Extract provided:
Of this external debt £ 7.18 trillion pound, financial institutions, and large investment funds know that the UK private pension funds hold £ 3.2 trillion in assets, on their balance sheet, that gets leveraged through liabilities that would be future payables to private pensioners, but as well the liability part of Private Pension balance sheet are financial assets as well. So becomes intuitive to understand that the UK financial account deficit of £ 7.18 TRILLION EXTERNAL DEBT, would figure out also as assets on the UK Financial account position, while indeed the £ 7.18 Trillion of external debt makes the UK financial account completely insolvent representing 326% DEBT/ GDP ratio.
Considering the UK as a relatively small open economy, that will require the Pound to depreciate much more to balance the pressures on all other parts of the economy. The structural Balance of Trade deficit would require the British Pound to depreciate much lower below parity for UK exports to become competitive and functional to other economies in the global supply chain, theoretically, that would have the potential to invert the flows of the UK Balance of Trade deficit into a surplus, that, of course, would require the UK economy to develop a consistent semi-manufacturing and manufacturing industrial base, that would become functional to global supply chains and industries, while also supplying the island economy.

Data listing:
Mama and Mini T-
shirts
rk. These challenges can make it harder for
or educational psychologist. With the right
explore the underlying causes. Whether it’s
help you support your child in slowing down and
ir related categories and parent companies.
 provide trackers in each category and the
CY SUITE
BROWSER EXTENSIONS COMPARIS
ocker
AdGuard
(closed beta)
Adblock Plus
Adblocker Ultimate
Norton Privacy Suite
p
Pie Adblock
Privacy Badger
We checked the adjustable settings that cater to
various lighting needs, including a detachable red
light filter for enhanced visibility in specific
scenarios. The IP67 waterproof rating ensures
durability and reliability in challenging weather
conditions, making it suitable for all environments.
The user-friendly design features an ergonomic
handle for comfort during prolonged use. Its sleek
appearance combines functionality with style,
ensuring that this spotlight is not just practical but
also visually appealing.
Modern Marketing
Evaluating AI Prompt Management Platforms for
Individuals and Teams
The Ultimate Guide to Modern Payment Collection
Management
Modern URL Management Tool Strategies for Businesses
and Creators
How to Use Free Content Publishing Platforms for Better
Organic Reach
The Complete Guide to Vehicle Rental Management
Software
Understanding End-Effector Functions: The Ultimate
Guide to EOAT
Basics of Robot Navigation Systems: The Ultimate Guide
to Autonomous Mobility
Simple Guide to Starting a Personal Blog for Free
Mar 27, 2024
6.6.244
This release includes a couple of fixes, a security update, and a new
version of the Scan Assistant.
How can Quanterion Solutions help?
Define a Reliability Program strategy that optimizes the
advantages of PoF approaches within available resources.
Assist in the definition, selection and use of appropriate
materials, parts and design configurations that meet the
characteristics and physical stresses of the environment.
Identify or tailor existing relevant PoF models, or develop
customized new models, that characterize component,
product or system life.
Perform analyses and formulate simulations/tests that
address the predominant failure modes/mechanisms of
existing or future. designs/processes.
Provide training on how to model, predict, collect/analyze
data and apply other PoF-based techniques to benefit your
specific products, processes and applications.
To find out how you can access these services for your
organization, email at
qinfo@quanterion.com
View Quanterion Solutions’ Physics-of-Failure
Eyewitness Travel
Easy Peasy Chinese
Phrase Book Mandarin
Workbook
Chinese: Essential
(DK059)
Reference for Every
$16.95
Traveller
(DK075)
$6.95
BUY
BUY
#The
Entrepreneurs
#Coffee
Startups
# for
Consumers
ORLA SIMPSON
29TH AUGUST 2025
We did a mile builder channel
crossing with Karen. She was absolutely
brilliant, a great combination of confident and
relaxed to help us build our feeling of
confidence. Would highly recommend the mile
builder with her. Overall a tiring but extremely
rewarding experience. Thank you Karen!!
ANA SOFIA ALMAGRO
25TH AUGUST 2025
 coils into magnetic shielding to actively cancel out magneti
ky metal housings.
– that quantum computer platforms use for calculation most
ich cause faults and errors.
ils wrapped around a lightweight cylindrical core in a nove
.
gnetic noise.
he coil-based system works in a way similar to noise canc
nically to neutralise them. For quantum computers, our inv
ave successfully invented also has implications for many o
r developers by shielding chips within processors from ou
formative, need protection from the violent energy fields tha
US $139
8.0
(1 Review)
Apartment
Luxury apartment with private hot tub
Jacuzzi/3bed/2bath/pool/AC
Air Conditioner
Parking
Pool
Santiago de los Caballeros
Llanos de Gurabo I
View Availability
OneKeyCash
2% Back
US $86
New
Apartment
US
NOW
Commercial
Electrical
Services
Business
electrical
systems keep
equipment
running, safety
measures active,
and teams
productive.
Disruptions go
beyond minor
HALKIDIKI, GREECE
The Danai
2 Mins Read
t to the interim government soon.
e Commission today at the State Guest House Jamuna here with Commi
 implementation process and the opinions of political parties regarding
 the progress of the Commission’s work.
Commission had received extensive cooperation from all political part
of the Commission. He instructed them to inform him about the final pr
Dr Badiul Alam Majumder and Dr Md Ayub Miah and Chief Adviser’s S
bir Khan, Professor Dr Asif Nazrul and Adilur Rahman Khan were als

What you will do:
1: List every numerical figure given in the passage on UK external debt.
2: How does the passage on UK external debt characterize the UK as an economy?
3: Update the part of the passage on UK external debt that opens with the words containing "Considering the UK" and closes with "the island economy.", changing "island economy" to "domestic economy".

Solutions in order:
1:
- £7.18 trillion (UK external debt)
- £3.2 trillion (assets held by UK private pension funds)
- 326% (debt/GDP ratio)

2: As a relatively small open economy.

3:
Considering the UK as a relatively small open economy, that will require the Pound to depreciate much more to balance the pressures on all other parts of the economy. The structural Balance of Trade deficit would require the British Pound to depreciate much lower below parity for UK exports to become competitive and functional to other economies in the global supply chain, theoretically, that would have the potential to invert the flows of the UK Balance of Trade deficit into a surplus, that, of course, would require the UK economy to develop a consistent semi-manufacturing and manufacturing industrial base, that would become functional to global supply chains and industries, while also supplying the domestic economy.